**Problem to solve**
With images excluded, write out each entry below exactly as given.

■ ■ ■ ■ ■ ■ ■

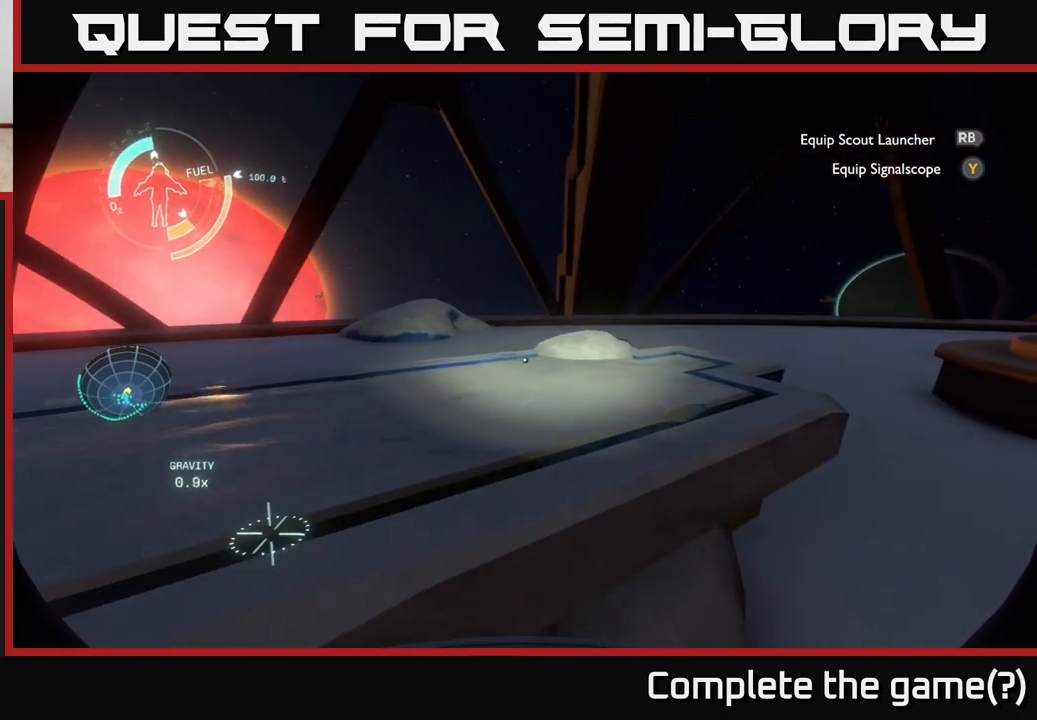
{"buttons": [], "left_stick": "center", "right_stick": "right", "events": [[150, "right_stick", "left"], [367, "right_stick", "right"], [433, "left_stick", "center"]]}
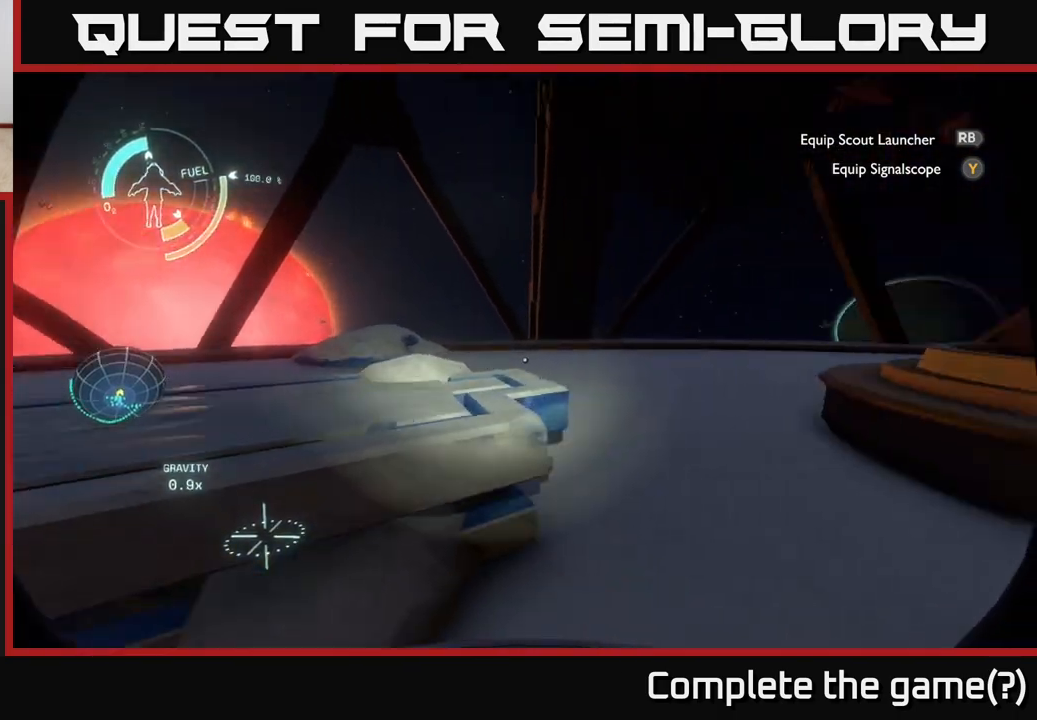
{"buttons": [], "left_stick": "up", "right_stick": "center", "events": [[200, "left_stick", "up"], [333, "right_stick", "center"]]}
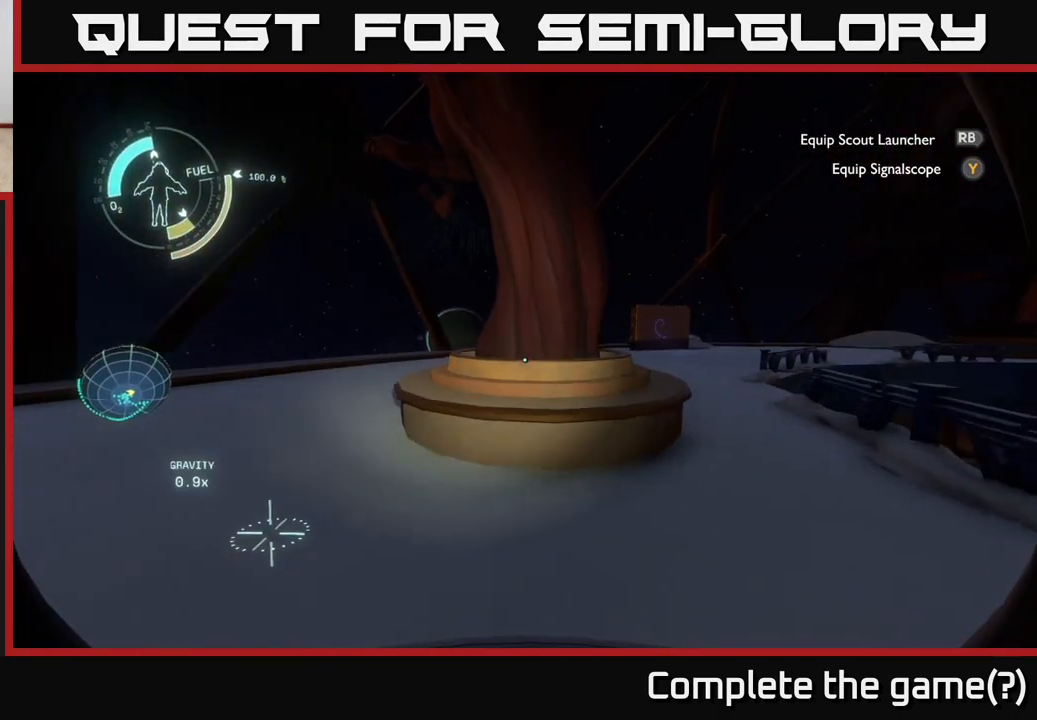
{"buttons": [], "left_stick": "left", "right_stick": "center", "events": [[67, "right_stick", "right"], [133, "left_stick", "up-left"], [233, "left_stick", "left"], [333, "right_stick", "center"]]}
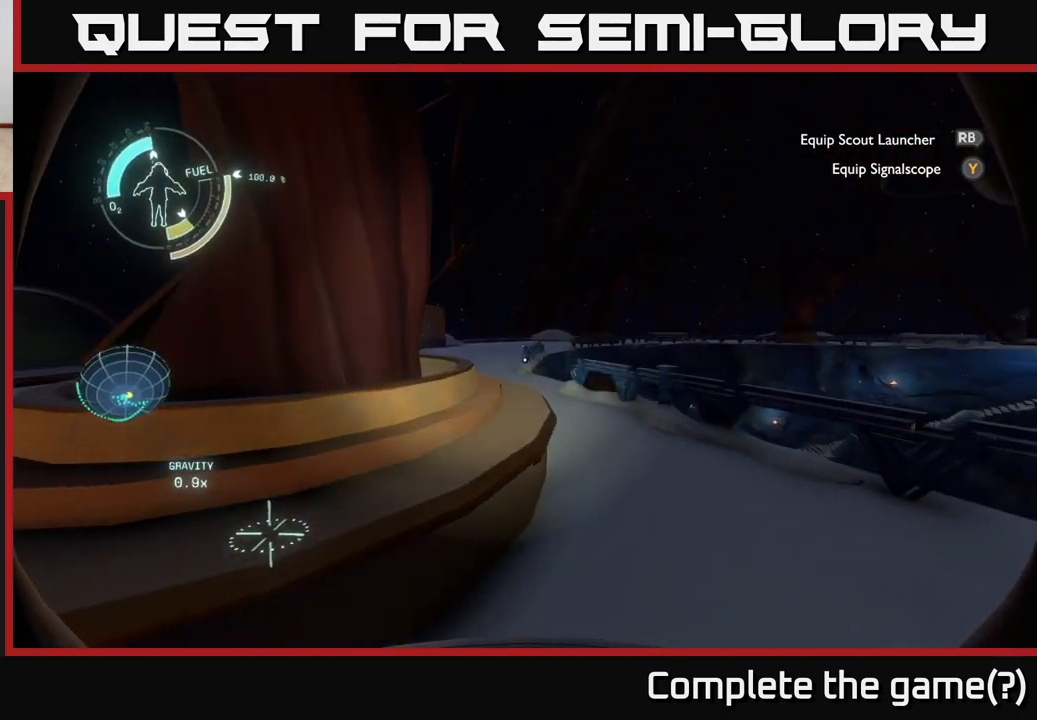
{"buttons": [], "left_stick": "up", "right_stick": "center", "events": [[250, "right_stick", "left"], [317, "left_stick", "up-left"], [483, "left_stick", "up"], [483, "right_stick", "center"]]}
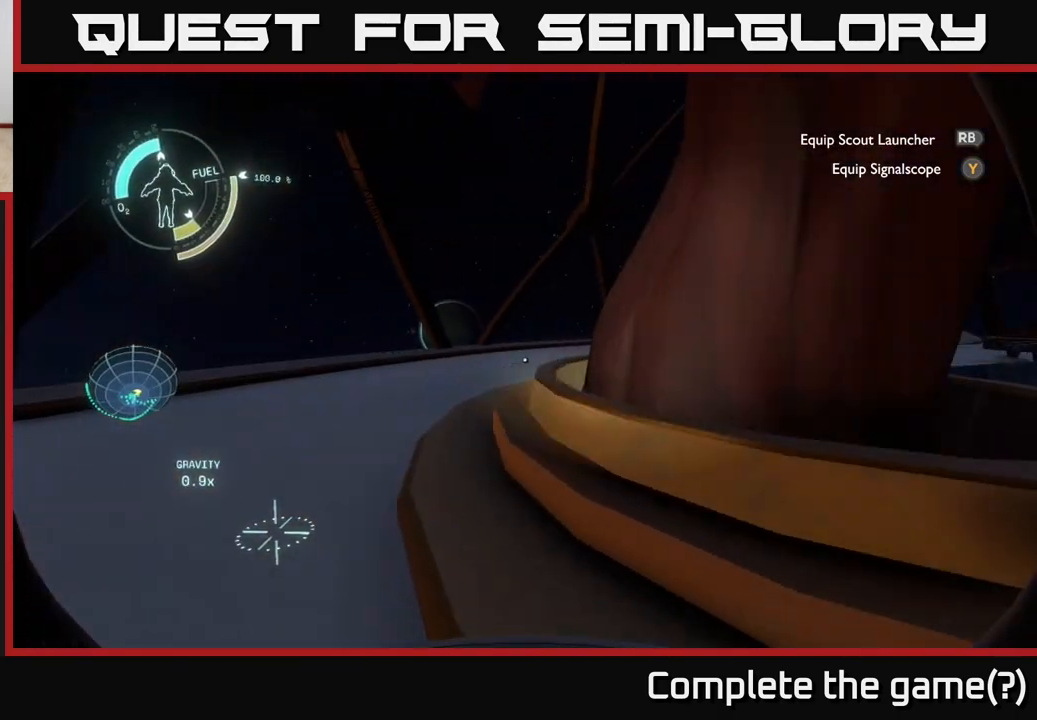
{"buttons": [], "left_stick": "up", "right_stick": "right", "events": [[483, "right_stick", "right"]]}
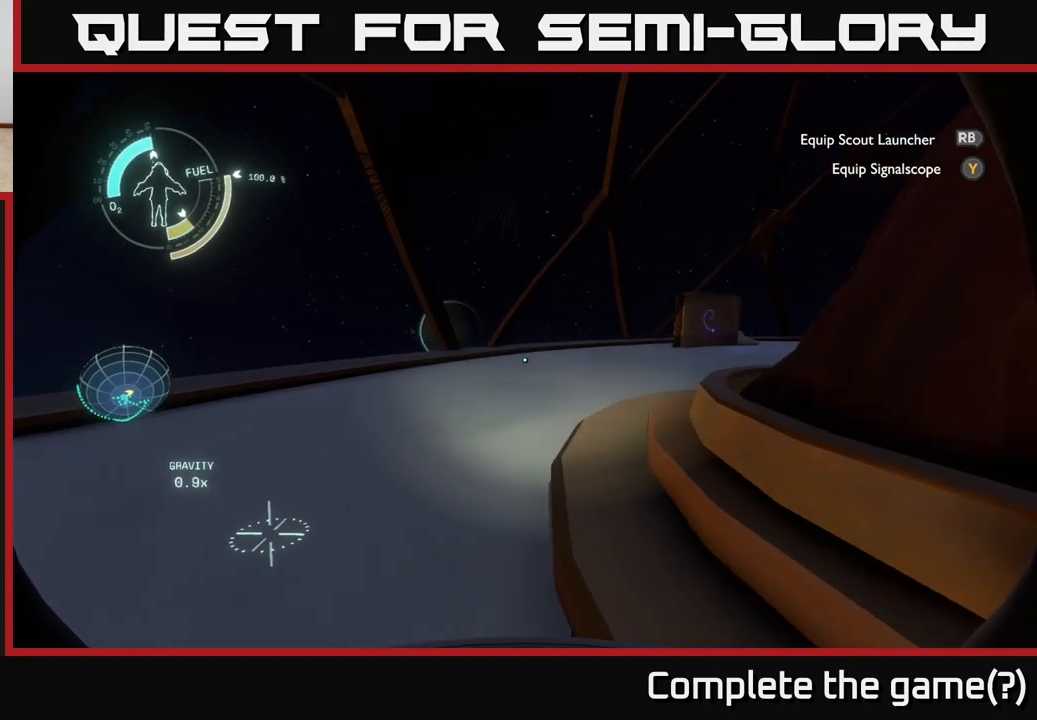
{"buttons": [], "left_stick": "up", "right_stick": "right", "events": [[183, "right_stick", "center"], [400, "right_stick", "right"]]}
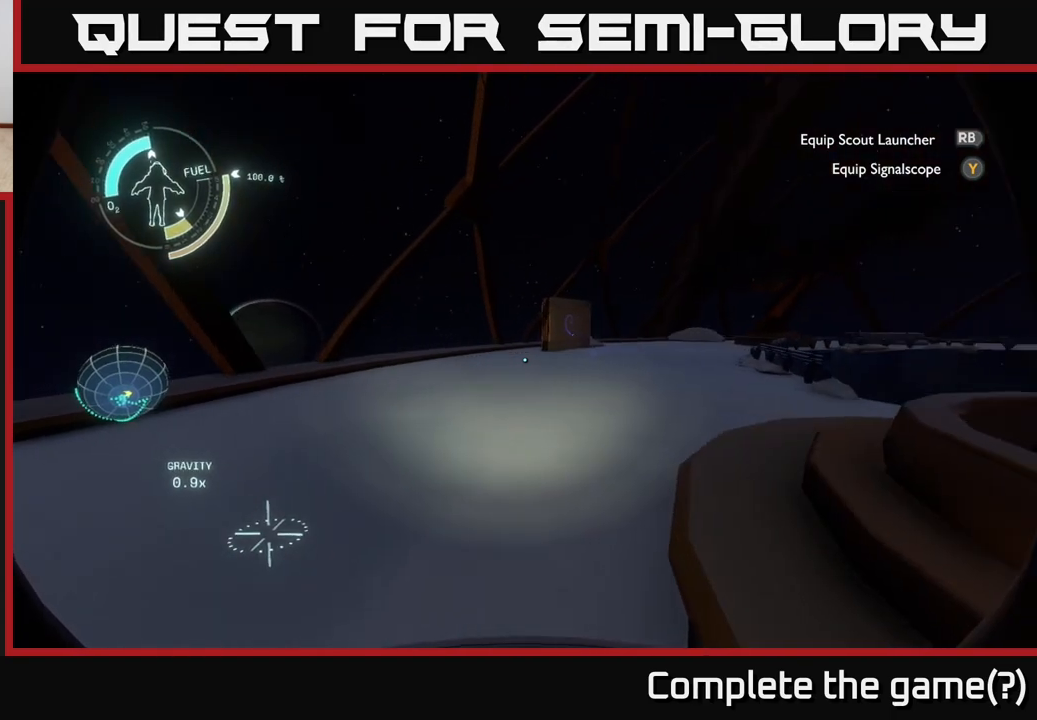
{"buttons": [], "left_stick": "up", "right_stick": "center", "events": [[150, "right_stick", "center"]]}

■ ■ ■ ■ ■ ■ ■

**Expected answer**
{"buttons": [], "left_stick": "center", "right_stick": "right", "events": [[150, "right_stick", "left"], [367, "right_stick", "right"], [433, "left_stick", "center"]]}
{"buttons": [], "left_stick": "up", "right_stick": "center", "events": [[200, "left_stick", "up"], [333, "right_stick", "center"]]}
{"buttons": [], "left_stick": "left", "right_stick": "center", "events": [[67, "right_stick", "right"], [133, "left_stick", "up-left"], [233, "left_stick", "left"], [333, "right_stick", "center"]]}
{"buttons": [], "left_stick": "up", "right_stick": "center", "events": [[250, "right_stick", "left"], [317, "left_stick", "up-left"], [483, "left_stick", "up"], [483, "right_stick", "center"]]}
{"buttons": [], "left_stick": "up", "right_stick": "right", "events": [[483, "right_stick", "right"]]}
{"buttons": [], "left_stick": "up", "right_stick": "right", "events": [[183, "right_stick", "center"], [400, "right_stick", "right"]]}
{"buttons": [], "left_stick": "up", "right_stick": "center", "events": [[150, "right_stick", "center"]]}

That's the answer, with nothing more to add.